### Your tasks
**A)** According to the article on Christian County's ICU capacity, how many beds has Jennie Stuart's ICU capacity ranged between over the last year?
**B)** Extend the Christian County ICU capacity article with new text that follows its last sentence.

### Source document
Christian County, region reaches 100% ICU capacity
This story is part of an occasional series from Hoptown Chronicle about how the coronavirus pandemic is impacting Jennie Stuart Medical Center. See more coverage.
On Friday, there wasn’t a single intensive care bed available in Christian County or at hospitals located in 10 surrounding counties, according to data provided by the state Department of Public Health.
Our region — which also includes Daviess, Hancock, Henderson, Hopkins, McLean, Muhlenberg, Ohio, Todd, Union and Webster counties — was among two of the state’s 10 regions at capacity for its ICUs as the delta variant continues to surge across the commonwealth. Six other regions were at more than 90% capacity for ICU beds.
Although capacity fluctuates with staffing levels, over the last year, Jennie Stuart’s ICU capacity has ranged anywhere from 11 to 15 beds, according to data from the U.S. Department of Health & Human Services.

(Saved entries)
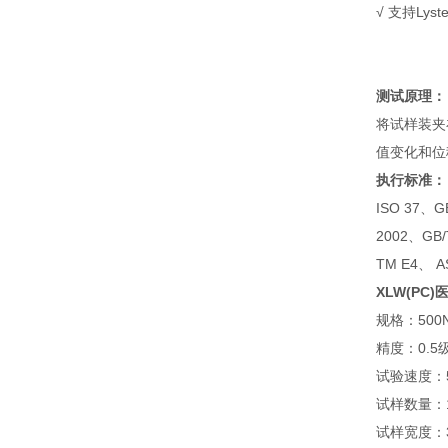
√ 支持L
测试原理：
将试样装夹
值变化和位
执行标准：
ISO 37、GB
2002、GB/
TM E4、 A
XLW(PC)
规格：500
精度：0.5
试验速度：50 
试样数量：
试样宽度：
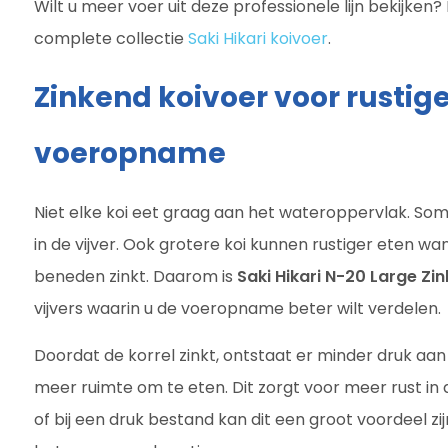
Wilt u meer voer uit deze professionele lijn bekijken?
complete collectie
Saki Hikari koivoer
.
Zinkend koivoer voor rustige
voeropname
Niet elke koi eet graag aan het wateroppervlak. Somm
in de vijver. Ook grotere koi kunnen rustiger eten w
beneden zinkt. Daarom is
Saki Hikari N-20 Large Zi
vijvers waarin u de voeropname beter wilt verdelen.
Doordat de korrel zinkt, ontstaat er minder druk aan 
meer ruimte om te eten. Dit zorgt voor meer rust in de
of bij een druk bestand kan dit een groot voordeel zijn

### Responses to the tasks
**A)** From 11 to 15 beds.

**B)**
In Christian County’s region on Friday, 61% of ventilators were in use — more than any other region in the state.
In recent weeks, as hospitals across Kentucky and in surrounding states fill up, Jennie Stuart has struggled to find alternative locations to transfer patients, regardless of COVID status.
Local emergency room physician Dr. Shea Godwin recently told WKDZ that, on one occasion in August, the hospital contacted 41 other facilities looking for somewhere that was able to admit the patient — but not a single one was able to. Godwin noted she’d experienced several other similar situations recently while working in the emergency room at Jennie Stuart and Trigg County Hospital.